---------- EXTRAIT DU TEXTE ----------

3.            la demande de révision

 

[21]         Gaz Métro demande à la Régie de réviser les conclusions suivantes de la Décision :

 

« … 

[32]         Pour l’ensemble de ces motifs, la Régie rejette la demande d’examiner la proposition d’allégement réglementaire et de révision du mode de partage du Distributeur.

[…]

[43]         Pour l’ensemble de ces motifs et tenant compte des commentaires des participants, la Régie ordonne au Distributeur dans le cadre du présent dossier de :

           présenter au plus tard, au mois de mars 2015, la preuve nécessaire à l’examen distinct des revenus requis et des Conditions de service et Tarif de distribution des années tarifaires 2015 et 2016;

           déposer le plan d’approvisionnement 2015-2017 au plus tard à la fin du mois de juin 2014;

           déposer le plan d’approvisionnement 2016-2018 au plus tard en avril 2015;

           proposer des modalités afin de fixer les tarifs de compression, de transport et d’équilibrage sur une base annuelle pour les années 2015 et 2016;

           présenter au plus tard, au mois d’août 2014, une proposition de tarifs provisoires pour l’année tarifaire 2015.

 

[59] […],

 

REJETTE la demande du Distributeur d’examiner sa proposition d’allégement réglementaire et de modification du mode de partage;

 

FIXE le déroulement procédural du présent dossier, tel que présenté à la section 2.2.3 de la présente décision;

 

ORDONNE au Distributeur de se conformer à l’ensemble des conclusions énoncées à la présente décision […] ».

 

 

 

4.            La POSITION de la demanderesse EN RÉVISION

 

[22]         Gaz Métro fonde sa demande de révision sur l’article 37 (3) de la Loi sur la Régie de l’énergie (la Loi) et soutient que la Décision est entachée de vices de fond et de procédure de nature à l’invalider. Elle reproche à la première formation d’avoir :

 

           erré en contrevenant aux règles d’équité procédurale;

           erré dans l’application et l’interprétation des articles suivants de la Loi : 18 (motivation), 28 (rencontre préparatoire), 31 (compétence), 48, 49 et 51 (tarification) et 114 et 115 en ce qui a trait au plan d’approvisionnement;

           excédé sa juridiction lorsqu’elle a émis des ordonnances relatives aux plans d’approvisionnement ainsi qu’à l’examen concomitant du revenu requis pour les années 2015 et 2016;

           erré dans l’appréciation de faits déterminants;

           erré dans l’application et contrevenu aux prescriptions du Règlement sur la teneur et la périodicité du plan d’approvisionnement[10] (le Règlement).

 

[23]         Gaz Métro reconnaît à la première formation l’exercice d’un pouvoir discrétionnaire qu’elle détient et qu’elle a exercé dans la poursuite d’un seul objectif, soit celui de rattraper un retard réglementaire le plus rapidement possible.

----------

◆ EXERCICE 1
Énumérez les obligations que la Régie impose au Distributeur au paragraphe [43] de l'extrait sur la demande de révision de Gaz Métro.
◆ EXERCICE 2
Dans l'extrait sur la demande de révision de Gaz Métro, sur quelle disposition législative Gaz Métro fonde-t-elle sa demande de révision ?
◆ EXERCICE 3
Poursuivez l'extrait sur la demande de révision de Gaz Métro à partir de la fin de son dernier paragraphe.

---------- DONNÉES EXTRAITES ----------

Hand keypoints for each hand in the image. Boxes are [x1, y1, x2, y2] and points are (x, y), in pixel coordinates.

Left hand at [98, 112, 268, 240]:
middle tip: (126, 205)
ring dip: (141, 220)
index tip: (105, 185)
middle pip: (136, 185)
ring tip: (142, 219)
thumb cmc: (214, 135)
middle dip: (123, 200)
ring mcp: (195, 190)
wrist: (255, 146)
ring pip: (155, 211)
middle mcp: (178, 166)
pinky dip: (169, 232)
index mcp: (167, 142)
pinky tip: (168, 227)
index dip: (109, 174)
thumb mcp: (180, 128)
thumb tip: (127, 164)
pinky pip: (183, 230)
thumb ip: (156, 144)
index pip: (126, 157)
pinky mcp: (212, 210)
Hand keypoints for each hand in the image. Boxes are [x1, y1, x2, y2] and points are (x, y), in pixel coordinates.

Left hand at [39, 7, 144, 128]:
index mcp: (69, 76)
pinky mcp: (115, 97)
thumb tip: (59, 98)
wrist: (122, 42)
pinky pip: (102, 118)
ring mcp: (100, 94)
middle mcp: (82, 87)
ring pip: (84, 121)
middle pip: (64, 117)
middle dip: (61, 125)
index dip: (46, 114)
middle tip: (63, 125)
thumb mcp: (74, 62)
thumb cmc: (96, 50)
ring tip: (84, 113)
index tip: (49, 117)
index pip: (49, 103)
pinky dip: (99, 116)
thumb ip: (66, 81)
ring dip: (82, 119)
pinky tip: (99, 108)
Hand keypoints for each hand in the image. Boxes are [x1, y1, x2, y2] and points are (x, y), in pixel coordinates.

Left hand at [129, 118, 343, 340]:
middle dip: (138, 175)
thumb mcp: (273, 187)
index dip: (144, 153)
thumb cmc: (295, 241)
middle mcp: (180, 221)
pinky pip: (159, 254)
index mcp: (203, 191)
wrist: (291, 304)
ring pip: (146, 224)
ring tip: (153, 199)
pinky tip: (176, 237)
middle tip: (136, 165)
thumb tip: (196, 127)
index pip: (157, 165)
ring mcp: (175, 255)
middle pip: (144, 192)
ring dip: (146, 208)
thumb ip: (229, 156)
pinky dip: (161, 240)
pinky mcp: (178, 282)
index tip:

----------

◆ RÉPONSE 1
- Présenter au plus tard en mars 2015 la preuve nécessaire à l'examen distinct des revenus requis et des Conditions de service et Tarif de distribution des années tarifaires 2015 et 2016.
- Déposer le plan d'approvisionnement 2015-2017 au plus tard à la fin de juin 2014.
- Déposer le plan d'approvisionnement 2016-2018 au plus tard en avril 2015.
- Proposer des modalités pour fixer les tarifs de compression, de transport et d'équilibrage sur une base annuelle pour 2015 et 2016.
- Présenter au plus tard en août 2014 une proposition de tarifs provisoires pour l'année tarifaire 2015.

◆ RÉPONSE 2
Sur l'article 37 (3) de la Loi sur la Régie de l'énergie.

◆ RÉPONSE 3
[24]         Cependant, bien que légitime, l’accélération de la procédure à cette fin ne peut justifier la négation de règles d’équité procédurale, à fortiori au terme d’une rencontre préparatoire tenue en vertu de l’article 28 de la Loi, qui est d’ordre strictement procédural. Gaz Métro ne pouvait s’attendre à ce que de telles questions fassent l’objet d’une adjudication au fond au terme de la Rencontre préparatoire.

 

[25]         Selon la Demanderesse en révision, lorsque la première formation lui a imposé sa propre solution pour rattraper le retard réglementaire le plus rapidement possible, soit de traiter de façon concomitante les dossiers tarifaires 2015 et 2016, elle a rejeté au fond sa Proposition.

 

[26]         Pour Gaz Métro, la première formation, a rejeté sa Proposition pour :

 

           substituer à l’examen de la proposition d’Allégement, un cadre juridique et réglementaire constitué d’ordonnances finales et péremptoires, de mesures d’accélération et de tarifs provisoires selon les modalités énoncées au paragraphe 43 de la Décision;

           substituer, à la révision du Mode de partage comme outil de gestion du risque inhérent à l’allégement réglementaire, une mesure compensatrice du risque additionnel découlant de l’examen concomitant des revenus requis et des tarifs pour les années tarifaires 2014-2015 et 2015-2016[11].

 

[27]         La Demanderesse en révision soutient que ce faisant, la première formation a disposé de questions de faits et de droit relevant du fond avant même qu’elle et les intervenants aient pu valablement produire une preuve, argumenter et être entendus, contrevenant ainsi aux règles d’équité procédurale.

 

[28]         Gaz Métro soutient également, en regard de la solution retenue par la première formation, que l’ensemble des ordonnances contenues au paragraphe 43 de la Décision, l’ont été en violation de la Loi et des règles d’équité procédurale.

 

 

 

5.            LA POSITION des intervenants

 

[29]         Les intervenants qui ont pris part à l’audience, ont argué que c’est dans l’exercice le plus légitime de sa juridiction que la première formation a rejeté la demande d’examen de la Proposition dans le cadre de la Demande, que la décision ne comportait aucun manquement aux règles d’équité procédurale et que la demanderesse avait été pleinement entendue.

 

[30]         La FCEI soutient de plus que la Régie ne manque pas à son obligation d’entendre une partie lorsqu’elle ne satisfait pas l’ensemble de sa demande. Cette position nierait la discrétion que le cadre législatif accorde à la Régie de déterminer les questions à débattre lors de l’audience publique. La Régie possède toute la liberté d’action nécessaire, lorsque le contexte économique requiert une reprise du retard réglementaire.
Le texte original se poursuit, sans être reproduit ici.